ECLI:NL:RBZWB:2021:2709
Rechtbank Zeeland-West-Brabant
- Eerste aanleg - enkelvoudig
- Rechtspraak.nl
Beroep tegen niet tijdig nemen van beslissing op aanvraag bijzondere bijstand
In deze zaak heeft eiseres beroep ingesteld tegen het niet tijdig nemen van een beslissing door het college van burgemeester en wethouders van de gemeente Oosterhout op haar aanvraag voor bijzondere bijstand. De aanvraag, ingediend op 10 december 2020, betreft onder andere kledingstukken, orthopedisch schoeisel, pedicurebehandelingen, medicijnen en kosten voor de behandeling van een huisdier. De rechtbank heeft het beroep versneld behandeld en vastgesteld dat het college niet binnen de wettelijk vereiste termijn van acht weken heeft beslist, wat resulteert in een overschrijding van de beslistermijn. Eiseres heeft het college op 11 maart 2021 in gebreke gesteld, waarna de rechtbank heeft geoordeeld dat het college niet tijdig heeft gereageerd op de aanvraag.

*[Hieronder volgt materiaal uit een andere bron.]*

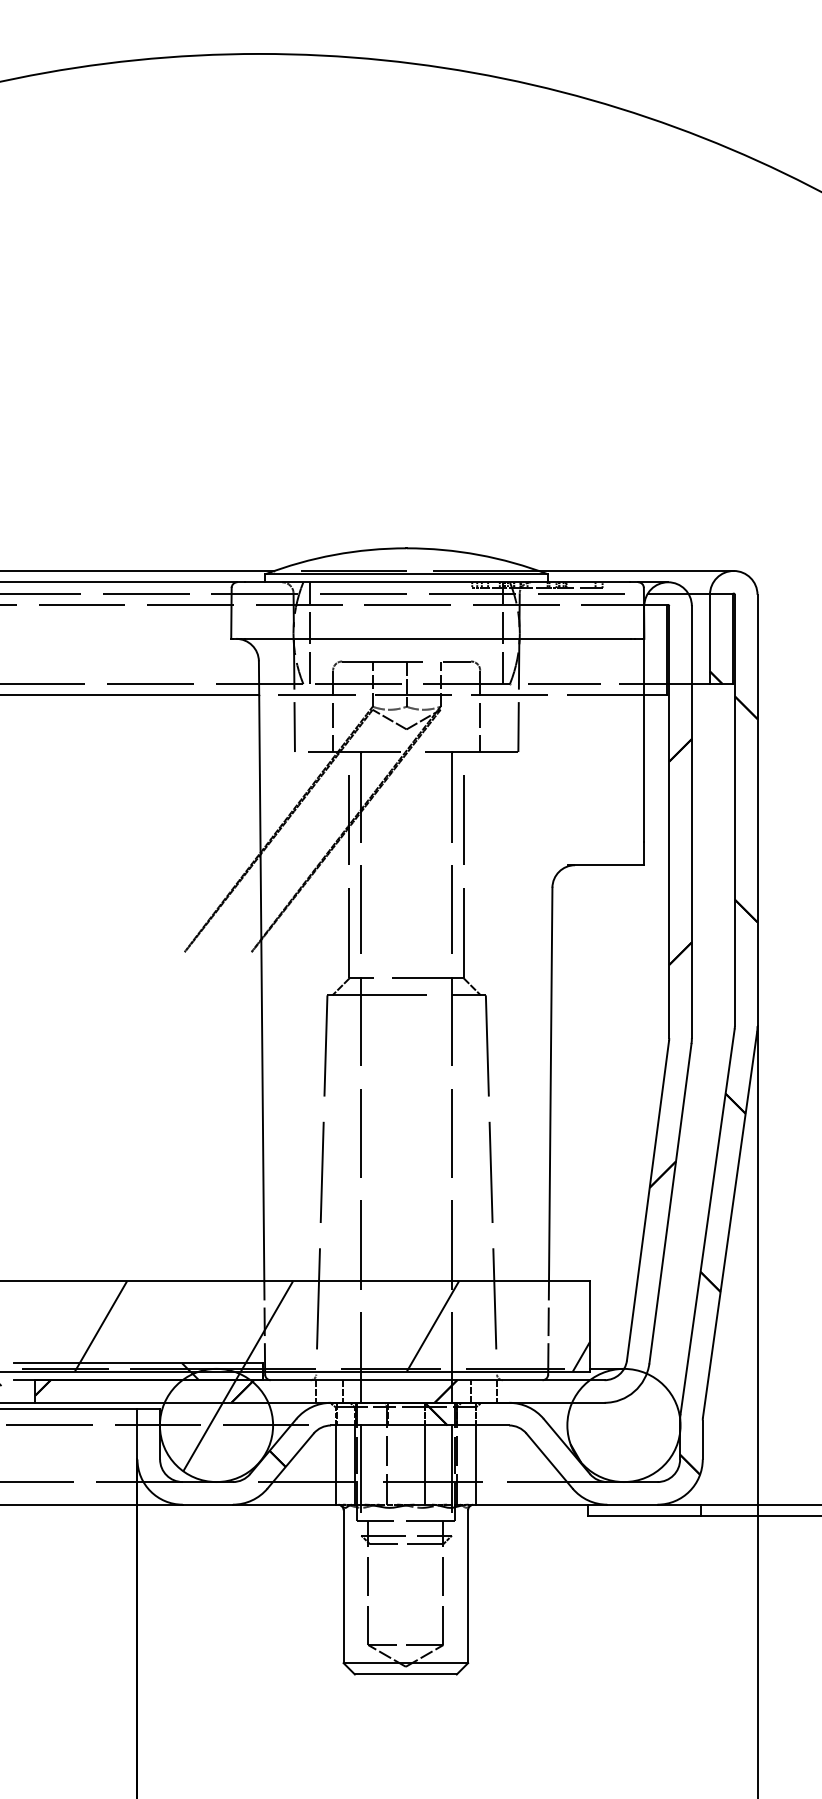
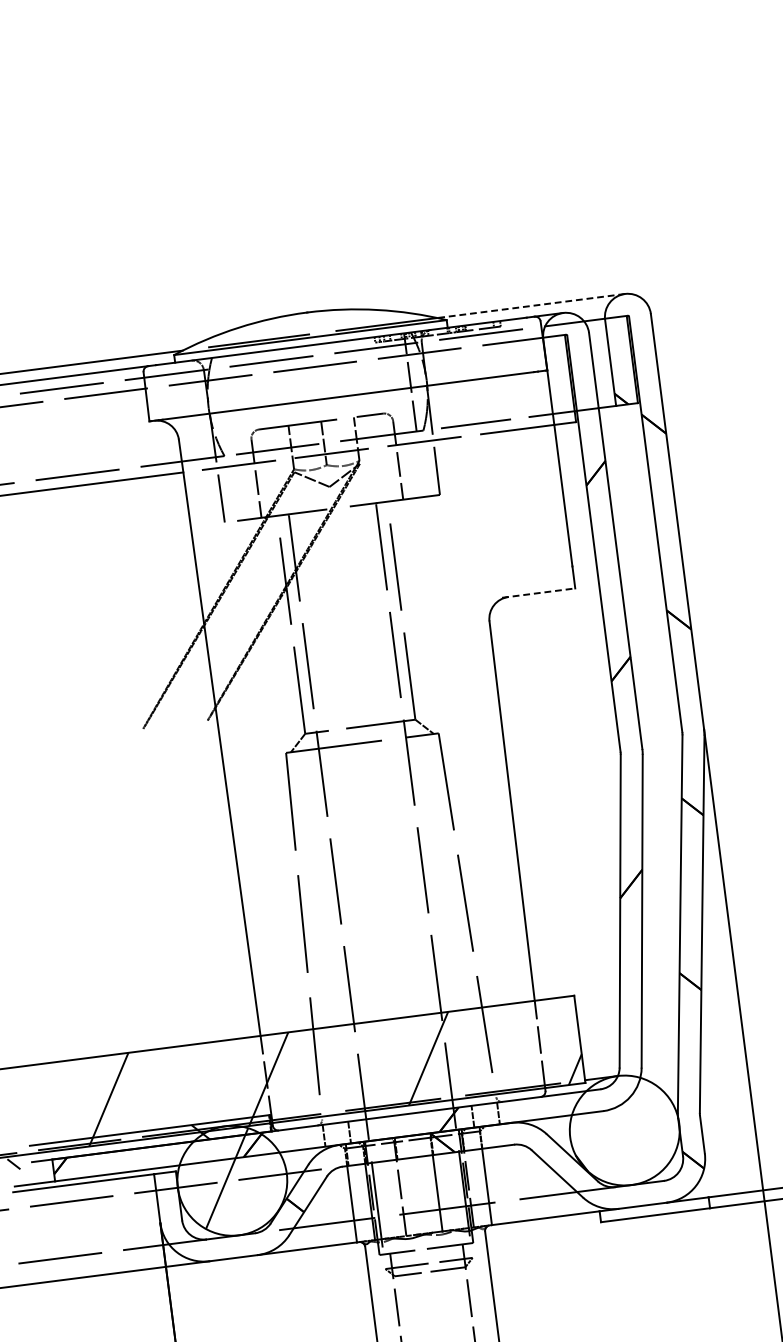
line: (635, 570) -> (530, 305), solid -> dashed
line: (310, 633) -> (225, 406), removed
line: (606, 865) -> (538, 593), solid -> dashed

De rechtbank heeft het beroep gegrond verklaard en het college opgedragen om binnen twee weken na de uitspraak alsnog een beslissing te nemen op de aanvraag. Tevens heeft de rechtbank de verbeurde dwangsom vastgesteld op € 1.442,- en bepaald dat het college een dwangsom van € 100,- per dag verbeurt voor elke dag dat de termijn wordt overschreden, met een maximum van € 15.000,-. Eiseres heeft recht op vergoeding van het betaalde griffierecht van € 49,-. De uitspraak is gedaan door mr. S.A.M.L. van de Sande op 31 mei 2021 en openbaar gemaakt op www.rechtspraak.nl.